### Work required:
An exact copy of the lines, starting at the top of the listing and ending with the line that has "сохранить позитивный настрой и не поддаваться", is the required answer. Pictures are not part of it.

### Records shown:
****************************************

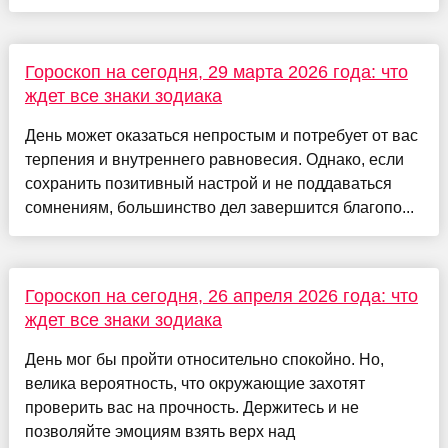
Гороскоп на сегодня, 29 марта 2026 года: что
ждет все знаки зодиака
День может оказаться непростым и потребует от вас
терпения и внутреннего равновесия. Однако, если
сохранить позитивный настрой и не поддаваться
сомнениям, большинство дел завершится благопо...
Гороскоп на сегодня, 26 апреля 2026 года: что
ждет все знаки зодиака
День мог бы пройти относительно спокойно. Но,
велика вероятность, что окружающие захотят
проверить вас на прочность. Держитесь и не
позволяйте эмоциям взять верх над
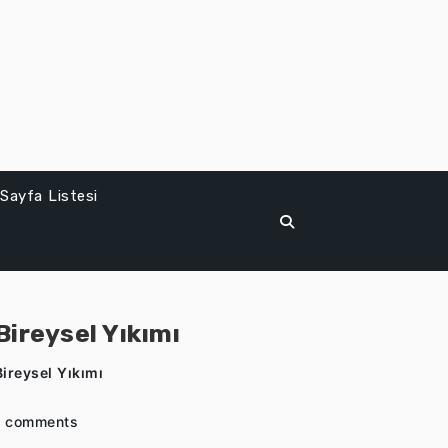
Sayfa Listesi
Bireysel Yıkımı
ireysel Yıkımı
 comments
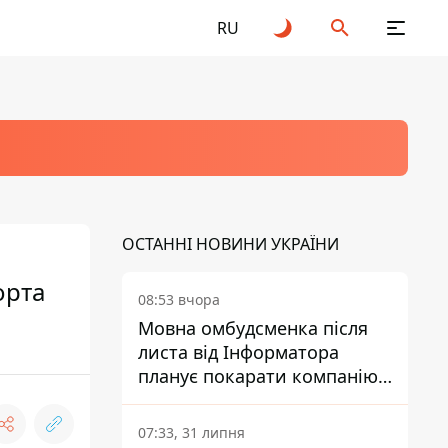
RU
ОСТАННІ НОВИНИ УКРАЇНИ
орта
08:53 вчора
Мовна омбудсменка після
листа від Інформатора
планує покарати компанію-
підрядника ПриватБанку
07:33, 31 липня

****************************************

### Result of this exercise:
Гороскоп на сегодня, 29 марта 2026 года: что
ждет все знаки зодиака
День может оказаться непростым и потребует от вас
терпения и внутреннего равновесия. Однако, если
сохранить позитивный настрой и не поддаваться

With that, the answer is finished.